Your task
Word for word, retype each record shown below.

#### Records

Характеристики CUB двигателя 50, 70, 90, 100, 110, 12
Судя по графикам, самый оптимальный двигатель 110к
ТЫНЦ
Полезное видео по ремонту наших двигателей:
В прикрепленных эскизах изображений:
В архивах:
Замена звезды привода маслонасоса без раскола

########

Response box
Характеристики CUB двигателя 50, 70, 90, 100, 110, 12
Судя по графикам, самый оптимальный двигатель 110к
ТЫНЦ
Полезное видео по ремонту наших двигателей:
В прикрепленных эскизах изображений:
В архивах:
Замена звезды привода маслонасоса без раскола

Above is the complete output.